Se davvero dovessero prendere corpo le sanzioni che i Paesi della Penisola Arabica hanno annunciato contro Doha, l’Emirato sarebbe in grado di reggere l’urto o rischierebbe di capitolare?
La Turchia e l’Iran hanno mandato navi di beni alimentari per evitare il blocco delle linee di terra tra i sauditi e il Qatar, mentre il Kuwait ha dichiarato la sua disponibilità a mediare, ma mi sembra che Riad abbia premuto il grilletto contro Doha perché era sicura che gli Stati Uniti avrebbero sostenuto i sauditi, incolpando l’Iran e i suoi alleati, Qatar compreso, di fomentare il “terrorismo”.
Le tredici richieste inviate, come ultimatum a Doha, sono generiche e spesso irricevibili, poiché presupporrebbero la definitiva cessazione della sovranità dell’Emirato. E’ quindi probabile che si arriverà a un periodo di blocco tra i due fronti contrapposti, che significherà soprattutto la fine del Consiglio di Cooperazione del Golfo e l’inizio di una sorta di “guerra fredda” interaraba e infra-sunnita.
Il Qatar rafforzerà i suoi legami con l’Iran e la Turchia, mentre i sauditi rafforzeranno la loro egemonia sull’Egitto, gli Emirati e il Bahrein. Se si rafforza il legame economico e geopolitico tra Doha e Teheran, l’unica che uscirebbe sconfitta sarebbe però l’Arabia Saudita.
In Qatar si disputeranno i mondiali di calcio del 2022, un affare colossale, per il quale si è anche parlato di corruzione. Pensa che si terranno ugualmente, nonostante inizino ad arrivare alla FIFA richieste di cambiare paese ospitante?
Il blocco diplomatico, terrestre, marittimo e aereo da parte dell’alleanza saudita contro il Qatar è un problema serissimo, e certamente Riad non mancherà di creare il maggior danno possibile a Doha, anche per quanto riguarda il campionato mondiale di calcio.
Alcune leghe e federazioni di calcio europee non intendono mettere in pericolo il loro ruolo e i rapporti con i sauditi, ma certamente la FIFA, che molto ha fatto e molto ha preso per organizzare la coppa del mondo di calcio in Qatar, non rinuncerà facilmente al mondiale del 2022 a Doha.
Per quanto riguarda i rapporti tra Italia e Qatar, pensa che si possa arrivare a un brusco stop come è avvenuto con la Russia?
Il Qatar ha recentemente dichiarato che continuerà a investire, in modo rilevante, sia in Italia che nel resto dell’Unione europea. Ma l’Italia, si ricordi, è in fondo alla classifica dei Paesi in cui Doha investe: la prima è la Cina (30% dei capitali qatarioti all’estero), mentre l’Italia viene dopo il Brasile con meno dell’1%.

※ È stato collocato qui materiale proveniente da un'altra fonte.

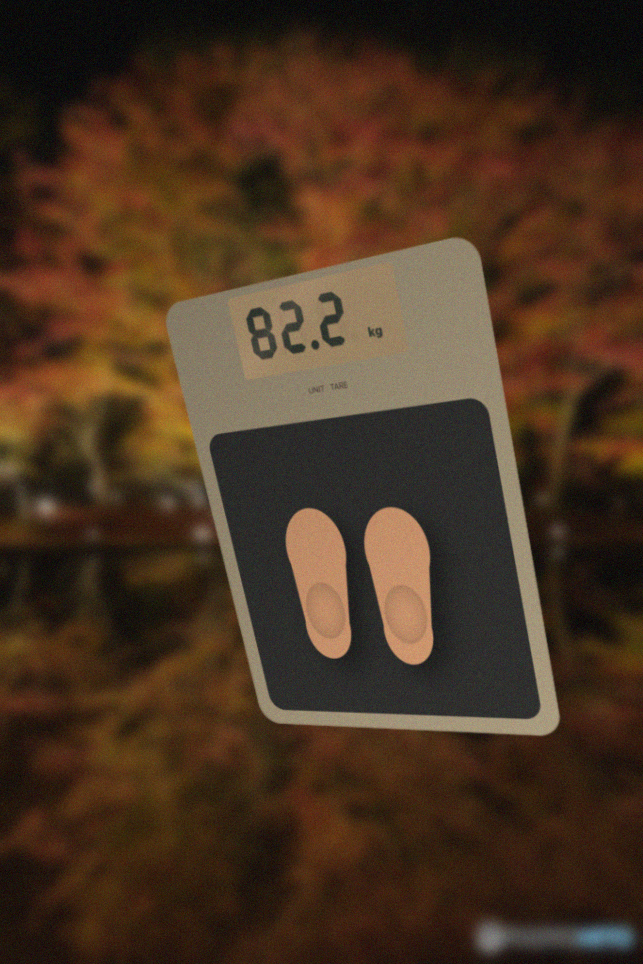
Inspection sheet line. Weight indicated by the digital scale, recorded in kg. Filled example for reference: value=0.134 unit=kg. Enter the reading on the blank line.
value=82.2 unit=kg
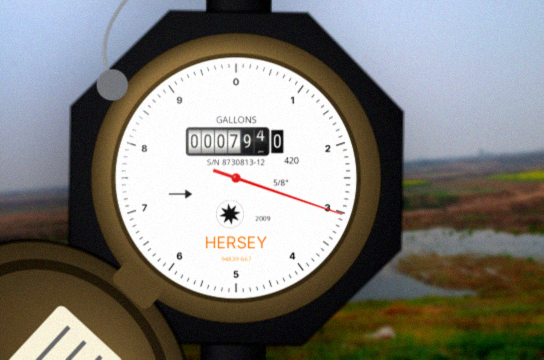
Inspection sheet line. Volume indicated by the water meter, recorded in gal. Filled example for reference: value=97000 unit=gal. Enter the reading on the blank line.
value=7943.0 unit=gal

Se il blocco dovesse continuare, il Qatar non avrà altra scelta che rafforzare i legami con Turchia, Iran e, magari, con la stessa Unione europea, senza nemmeno mettere in conto un possibile nesso, paradossale ma non impossibile, con Israele. In questo caso, l’economia di Doha si riequilibrerebbe, stante anche i 30 miliardi di Usd sauditi collocati nelle banche dell’Emirato.
Ci saranno meno investimenti non solo del Qatar negli altri Paesi della penisola arabica, che ne hanno molto bisogno a seguito della caduta stabile dei prezzi petroliferi, ma anche di natura internazionale nella Regione, che sarà meno stabile sul piano geopolitico.
Per una azienda italiana, ha senso in questo momento tentare gare per aggiudicarsi commesse in Qatar?
La fiera internazionale, “Project Qatar”, in programma a Doha dall’8 all’11 maggio scorso, è stata un successo per le imprese italiane. Certo, se si tratta di infrastrutture che collegano l’Emirato al resto della Penisola, è bene andarci con i piedi di piombo. Se invece si tratta di commesse da eseguirsi interamente in Qatar, non vedo perché le imprese italiane non dovrebbero operare nell’Emirato.